I privati sono oggi i possibili interlocutori: il tema è negoziare un sostegno senza tradire l’anima indipendente del festival, che parte dalla direzione artistica. I potenziali partner privati cominciano a guardarci con curiosità domandandosi come possano essere di supporto. Tutto questo in un contesto come quello dell’Albania, figlia di un regime comunista in cui tutto era res publica e ideologia, compresa la cultura. Quello che dobbiamo fare oggi è creare dei corpi intermedi tra le due realtà come abbiamo fatto noi, una casa privata che si apre alla comunità.

Ekrani i Artit non solo lavora sulla programmazione interna, ma si fa anche cassa di risonanza per le altre realtà parallele, come Concorto, realtà di Piacenza presentata all’interno del vostro programma di talk. Ma anche la stessa Biennale di Venezia, presente nei momenti di incontro con Iva Lulashi, esponente del Padiglione Albania di quest’anno e il Disobedience Archive di Marco Scotini, portato nel suo racconto qua a Scutari. È intenzionale il fatto di dar voce tanto alle realtà albanesi quanto a quelle internazionali?
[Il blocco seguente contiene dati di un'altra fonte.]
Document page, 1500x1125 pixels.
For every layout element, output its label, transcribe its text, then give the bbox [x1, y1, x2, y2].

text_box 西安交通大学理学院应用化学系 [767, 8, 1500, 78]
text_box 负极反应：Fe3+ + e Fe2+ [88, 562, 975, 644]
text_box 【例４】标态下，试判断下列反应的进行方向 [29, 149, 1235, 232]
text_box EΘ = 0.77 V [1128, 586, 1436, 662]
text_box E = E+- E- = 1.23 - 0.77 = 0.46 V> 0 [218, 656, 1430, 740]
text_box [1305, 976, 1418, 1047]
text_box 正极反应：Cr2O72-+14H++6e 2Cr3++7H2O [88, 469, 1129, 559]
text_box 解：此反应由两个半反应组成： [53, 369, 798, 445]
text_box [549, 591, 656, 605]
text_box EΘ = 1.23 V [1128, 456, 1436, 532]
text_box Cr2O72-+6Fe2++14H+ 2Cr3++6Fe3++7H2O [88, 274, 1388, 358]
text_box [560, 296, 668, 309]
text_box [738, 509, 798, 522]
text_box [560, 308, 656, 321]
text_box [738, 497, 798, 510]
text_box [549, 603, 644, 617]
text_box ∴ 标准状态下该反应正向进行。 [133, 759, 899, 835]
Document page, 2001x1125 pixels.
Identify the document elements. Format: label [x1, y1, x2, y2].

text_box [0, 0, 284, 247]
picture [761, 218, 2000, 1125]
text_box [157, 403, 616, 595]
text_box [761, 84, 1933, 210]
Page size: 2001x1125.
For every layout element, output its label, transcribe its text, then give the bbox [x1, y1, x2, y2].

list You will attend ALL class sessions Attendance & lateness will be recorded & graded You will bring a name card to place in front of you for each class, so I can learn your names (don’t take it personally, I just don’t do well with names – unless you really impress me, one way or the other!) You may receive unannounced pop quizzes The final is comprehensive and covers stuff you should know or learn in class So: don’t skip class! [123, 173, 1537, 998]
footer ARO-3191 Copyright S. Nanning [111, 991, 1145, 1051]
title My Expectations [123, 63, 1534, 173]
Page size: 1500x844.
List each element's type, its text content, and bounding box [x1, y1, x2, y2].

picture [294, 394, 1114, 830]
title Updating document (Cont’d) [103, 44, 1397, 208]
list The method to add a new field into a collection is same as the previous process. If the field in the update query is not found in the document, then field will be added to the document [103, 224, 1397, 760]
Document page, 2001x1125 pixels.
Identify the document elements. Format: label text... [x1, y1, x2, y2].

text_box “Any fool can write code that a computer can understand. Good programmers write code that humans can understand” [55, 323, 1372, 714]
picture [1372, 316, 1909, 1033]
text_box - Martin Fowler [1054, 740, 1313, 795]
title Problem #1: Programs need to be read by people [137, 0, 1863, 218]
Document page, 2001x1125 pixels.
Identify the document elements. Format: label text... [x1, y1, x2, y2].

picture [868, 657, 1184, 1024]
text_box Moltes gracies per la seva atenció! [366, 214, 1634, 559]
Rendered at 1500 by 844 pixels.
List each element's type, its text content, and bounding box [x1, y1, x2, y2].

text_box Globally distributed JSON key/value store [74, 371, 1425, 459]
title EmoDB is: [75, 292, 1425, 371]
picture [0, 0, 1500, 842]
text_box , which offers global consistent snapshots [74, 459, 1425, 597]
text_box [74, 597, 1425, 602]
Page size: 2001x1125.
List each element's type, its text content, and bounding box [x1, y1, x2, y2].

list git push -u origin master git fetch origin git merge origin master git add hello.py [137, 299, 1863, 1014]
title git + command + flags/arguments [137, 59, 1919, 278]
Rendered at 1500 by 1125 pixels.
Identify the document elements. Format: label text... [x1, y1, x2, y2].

Assolutamente sì, questo è sempre stato nelle intenzioni sia di Ekrani i Artit che di Art House. Ci siamo accorti che quello che ci interessava era il doppio movimento, farci da membrana sia per gli artisti internazionali in Albania che gli artisti albanesi all’estero. L’idea è quella di mappare questi artisti e metterli in connessione, senza dimenticarci del fatto che l’Albania è terra di migrazione. Ci piace veder tornare gli artisti, creare un circolo virtuoso.

Ekrani i Artit 2024. Credits Gys Vela
Ekrani i Artit 2024. Credits Gys Vela

Insomma, cosa ti rende più orgogliosa di questo festival che stai vedendo crescere?

Fin da subito ci siamo domandati: come convincere un pubblico locale che non è abituato ad andare al cinema né a comprendere il linguaggio della videoarte a seguire certi tipi di film e di opere? Non abbiamo mai voluto semplificare. Abbiamo voluto andare incontro al pubblico ma senza sottostimarlo.

Come si è evoluto questo rapporto?

È stato molto bello dopo sette edizioni ricevere commenti di persone che mi raccontavano di una familiarità ormai acquisita nei confronti del festival. Il pubblico ha capito cosa aspettarsi e con quali occhi andare a guardare certi lavori. Penso che rimanere accessibili senza compromettere la qualità alla fine paga. È questo il mio augurio per il futuro del festival, che diventi sempre più diffuso, capillare e virtuoso lo scambio tra di noi e la comunità locale.